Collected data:
------------------------------------------------------------------------
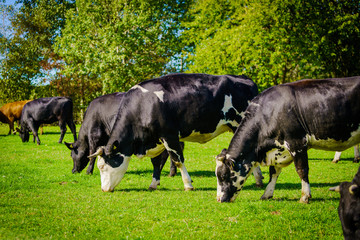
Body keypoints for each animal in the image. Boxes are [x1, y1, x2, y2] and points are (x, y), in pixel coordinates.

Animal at [89, 73, 264, 193]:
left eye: (103, 166)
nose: (104, 189)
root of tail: (243, 77)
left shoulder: (169, 135)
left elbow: (178, 160)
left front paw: (188, 184)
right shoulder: (156, 140)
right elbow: (156, 163)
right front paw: (153, 184)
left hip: (240, 124)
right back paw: (259, 180)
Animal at [215, 76, 360, 202]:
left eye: (223, 176)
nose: (219, 199)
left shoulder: (297, 143)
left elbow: (302, 170)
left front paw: (305, 196)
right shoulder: (276, 149)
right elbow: (273, 172)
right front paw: (267, 194)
------------------------------------------------------------------------
### [WORK ITEM]
Of the lines above, copy each that contains "front".

### [RESPONSE TO THIS TASK]
left front paw: (188, 184)
right front paw: (153, 184)
left front paw: (305, 196)
right front paw: (267, 194)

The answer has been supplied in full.